**Assignment:**
Count the lines below with the string "object" in them. Only the number should be given.

[Saved entries]
+++
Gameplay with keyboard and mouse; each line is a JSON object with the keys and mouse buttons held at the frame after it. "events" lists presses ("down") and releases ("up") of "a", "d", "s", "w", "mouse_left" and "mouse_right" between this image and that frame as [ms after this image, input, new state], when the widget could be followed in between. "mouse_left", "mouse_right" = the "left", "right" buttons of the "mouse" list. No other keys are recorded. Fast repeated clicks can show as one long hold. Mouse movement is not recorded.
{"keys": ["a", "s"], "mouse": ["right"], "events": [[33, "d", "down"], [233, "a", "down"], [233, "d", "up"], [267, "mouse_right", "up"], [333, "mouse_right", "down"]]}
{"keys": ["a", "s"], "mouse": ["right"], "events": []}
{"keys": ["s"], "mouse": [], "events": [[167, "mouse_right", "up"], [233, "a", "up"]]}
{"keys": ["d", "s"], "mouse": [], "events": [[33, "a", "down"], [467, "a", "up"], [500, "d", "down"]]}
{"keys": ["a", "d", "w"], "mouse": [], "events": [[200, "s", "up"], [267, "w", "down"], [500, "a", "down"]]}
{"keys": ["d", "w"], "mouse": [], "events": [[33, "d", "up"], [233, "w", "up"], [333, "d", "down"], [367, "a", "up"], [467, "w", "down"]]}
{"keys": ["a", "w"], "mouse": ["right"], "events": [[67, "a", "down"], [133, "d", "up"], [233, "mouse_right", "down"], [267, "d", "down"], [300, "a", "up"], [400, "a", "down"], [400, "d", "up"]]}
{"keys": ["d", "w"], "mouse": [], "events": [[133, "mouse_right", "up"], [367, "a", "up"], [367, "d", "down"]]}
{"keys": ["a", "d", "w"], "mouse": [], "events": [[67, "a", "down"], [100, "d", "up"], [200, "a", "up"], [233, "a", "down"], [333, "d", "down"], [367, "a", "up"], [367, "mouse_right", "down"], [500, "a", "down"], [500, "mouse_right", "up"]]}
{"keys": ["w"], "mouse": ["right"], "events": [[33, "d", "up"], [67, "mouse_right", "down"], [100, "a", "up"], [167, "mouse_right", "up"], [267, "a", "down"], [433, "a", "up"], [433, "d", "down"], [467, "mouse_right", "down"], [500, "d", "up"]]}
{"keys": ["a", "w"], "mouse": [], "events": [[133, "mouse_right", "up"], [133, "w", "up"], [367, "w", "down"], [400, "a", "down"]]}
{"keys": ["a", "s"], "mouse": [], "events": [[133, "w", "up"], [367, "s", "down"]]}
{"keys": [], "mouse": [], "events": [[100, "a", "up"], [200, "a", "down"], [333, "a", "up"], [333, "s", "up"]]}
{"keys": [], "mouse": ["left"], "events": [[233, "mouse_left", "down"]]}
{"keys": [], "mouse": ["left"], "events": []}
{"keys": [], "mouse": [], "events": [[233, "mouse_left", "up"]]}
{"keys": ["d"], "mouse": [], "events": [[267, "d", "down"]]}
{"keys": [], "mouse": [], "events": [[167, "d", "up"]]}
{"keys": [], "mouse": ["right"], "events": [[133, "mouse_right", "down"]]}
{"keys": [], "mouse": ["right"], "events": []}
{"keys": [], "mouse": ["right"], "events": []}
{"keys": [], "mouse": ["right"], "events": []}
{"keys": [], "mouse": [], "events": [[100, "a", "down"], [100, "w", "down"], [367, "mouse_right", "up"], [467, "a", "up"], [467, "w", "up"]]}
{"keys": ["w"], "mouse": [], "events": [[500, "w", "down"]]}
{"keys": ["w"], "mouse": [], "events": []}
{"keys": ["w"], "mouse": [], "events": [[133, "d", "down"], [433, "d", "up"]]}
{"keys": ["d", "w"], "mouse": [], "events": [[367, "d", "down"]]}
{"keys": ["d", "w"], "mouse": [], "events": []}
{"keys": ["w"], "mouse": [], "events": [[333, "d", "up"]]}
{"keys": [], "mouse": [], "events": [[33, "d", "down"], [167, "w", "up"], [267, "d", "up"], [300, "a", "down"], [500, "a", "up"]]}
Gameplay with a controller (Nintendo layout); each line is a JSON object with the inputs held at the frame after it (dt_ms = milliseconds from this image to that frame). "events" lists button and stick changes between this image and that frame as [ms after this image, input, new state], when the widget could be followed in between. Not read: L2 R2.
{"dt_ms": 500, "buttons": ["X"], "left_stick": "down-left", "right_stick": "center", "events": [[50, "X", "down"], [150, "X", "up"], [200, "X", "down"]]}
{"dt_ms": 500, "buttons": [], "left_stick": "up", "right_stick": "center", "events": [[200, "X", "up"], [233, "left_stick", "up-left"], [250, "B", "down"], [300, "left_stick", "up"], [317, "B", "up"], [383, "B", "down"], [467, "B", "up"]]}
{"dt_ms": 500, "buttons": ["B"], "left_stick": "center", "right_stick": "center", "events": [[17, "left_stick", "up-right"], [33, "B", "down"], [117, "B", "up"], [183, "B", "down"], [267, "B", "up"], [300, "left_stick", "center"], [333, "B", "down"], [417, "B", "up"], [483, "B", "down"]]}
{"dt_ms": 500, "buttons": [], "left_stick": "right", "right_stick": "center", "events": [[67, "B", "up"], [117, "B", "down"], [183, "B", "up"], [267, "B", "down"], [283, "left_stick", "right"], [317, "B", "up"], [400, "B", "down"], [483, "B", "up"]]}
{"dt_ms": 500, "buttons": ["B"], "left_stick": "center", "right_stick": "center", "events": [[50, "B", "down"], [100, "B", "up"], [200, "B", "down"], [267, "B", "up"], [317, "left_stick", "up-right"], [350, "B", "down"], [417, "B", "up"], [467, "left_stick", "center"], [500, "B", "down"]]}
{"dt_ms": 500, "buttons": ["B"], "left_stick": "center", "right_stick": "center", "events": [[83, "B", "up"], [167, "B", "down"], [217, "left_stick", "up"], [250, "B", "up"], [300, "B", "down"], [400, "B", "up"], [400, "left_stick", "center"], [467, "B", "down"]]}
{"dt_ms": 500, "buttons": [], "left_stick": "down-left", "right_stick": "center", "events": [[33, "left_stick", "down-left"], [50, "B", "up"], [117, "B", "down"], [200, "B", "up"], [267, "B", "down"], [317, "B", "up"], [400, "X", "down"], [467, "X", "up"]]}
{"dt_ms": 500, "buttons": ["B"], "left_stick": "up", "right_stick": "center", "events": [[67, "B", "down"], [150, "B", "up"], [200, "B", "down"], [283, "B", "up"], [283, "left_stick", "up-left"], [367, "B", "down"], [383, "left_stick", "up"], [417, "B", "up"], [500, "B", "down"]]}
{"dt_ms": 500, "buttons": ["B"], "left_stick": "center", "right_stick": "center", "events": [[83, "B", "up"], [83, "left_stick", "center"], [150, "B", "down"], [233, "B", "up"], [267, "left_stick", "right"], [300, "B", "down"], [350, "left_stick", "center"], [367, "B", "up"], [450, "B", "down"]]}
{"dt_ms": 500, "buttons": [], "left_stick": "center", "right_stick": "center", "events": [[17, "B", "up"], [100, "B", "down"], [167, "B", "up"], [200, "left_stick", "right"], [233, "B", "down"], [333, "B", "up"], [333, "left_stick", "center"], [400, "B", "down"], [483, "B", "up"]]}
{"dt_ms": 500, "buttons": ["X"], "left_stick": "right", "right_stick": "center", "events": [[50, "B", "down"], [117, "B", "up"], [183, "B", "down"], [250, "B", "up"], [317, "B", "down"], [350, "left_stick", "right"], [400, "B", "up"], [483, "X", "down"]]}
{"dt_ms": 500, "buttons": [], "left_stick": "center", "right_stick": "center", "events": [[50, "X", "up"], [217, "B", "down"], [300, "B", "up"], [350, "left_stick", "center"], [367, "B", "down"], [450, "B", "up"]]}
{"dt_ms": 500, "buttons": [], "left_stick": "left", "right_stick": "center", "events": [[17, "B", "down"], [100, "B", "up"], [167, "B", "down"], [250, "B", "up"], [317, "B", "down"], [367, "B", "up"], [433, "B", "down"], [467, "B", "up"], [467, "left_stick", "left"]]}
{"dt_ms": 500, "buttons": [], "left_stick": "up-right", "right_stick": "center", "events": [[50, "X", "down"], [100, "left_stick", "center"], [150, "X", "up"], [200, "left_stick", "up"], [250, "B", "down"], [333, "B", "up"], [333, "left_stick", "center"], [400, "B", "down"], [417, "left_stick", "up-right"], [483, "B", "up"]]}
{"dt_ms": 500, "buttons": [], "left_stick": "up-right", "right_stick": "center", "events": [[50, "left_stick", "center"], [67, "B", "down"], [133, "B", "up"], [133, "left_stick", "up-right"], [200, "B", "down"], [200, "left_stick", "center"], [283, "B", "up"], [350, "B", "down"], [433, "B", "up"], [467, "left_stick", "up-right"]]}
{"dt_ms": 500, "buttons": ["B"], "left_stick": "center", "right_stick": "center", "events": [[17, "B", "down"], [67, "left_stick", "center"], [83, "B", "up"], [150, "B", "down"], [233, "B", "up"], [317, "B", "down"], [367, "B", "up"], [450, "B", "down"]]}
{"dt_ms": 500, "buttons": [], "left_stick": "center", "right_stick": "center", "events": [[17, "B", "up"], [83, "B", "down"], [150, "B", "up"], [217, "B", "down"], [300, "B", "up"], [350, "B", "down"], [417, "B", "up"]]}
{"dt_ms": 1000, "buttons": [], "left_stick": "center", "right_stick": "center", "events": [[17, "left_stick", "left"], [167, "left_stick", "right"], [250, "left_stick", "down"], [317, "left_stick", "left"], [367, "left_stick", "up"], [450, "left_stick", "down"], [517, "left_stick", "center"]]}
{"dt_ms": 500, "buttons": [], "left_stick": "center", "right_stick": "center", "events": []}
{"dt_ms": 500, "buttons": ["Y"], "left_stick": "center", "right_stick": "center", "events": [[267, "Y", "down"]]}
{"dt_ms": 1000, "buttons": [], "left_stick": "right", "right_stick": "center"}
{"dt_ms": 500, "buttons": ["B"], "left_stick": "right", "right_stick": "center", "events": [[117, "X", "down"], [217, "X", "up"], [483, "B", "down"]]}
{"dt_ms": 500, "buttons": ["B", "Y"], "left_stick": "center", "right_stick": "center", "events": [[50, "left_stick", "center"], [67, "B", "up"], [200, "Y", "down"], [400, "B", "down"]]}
+++
**Exercise solution:**
2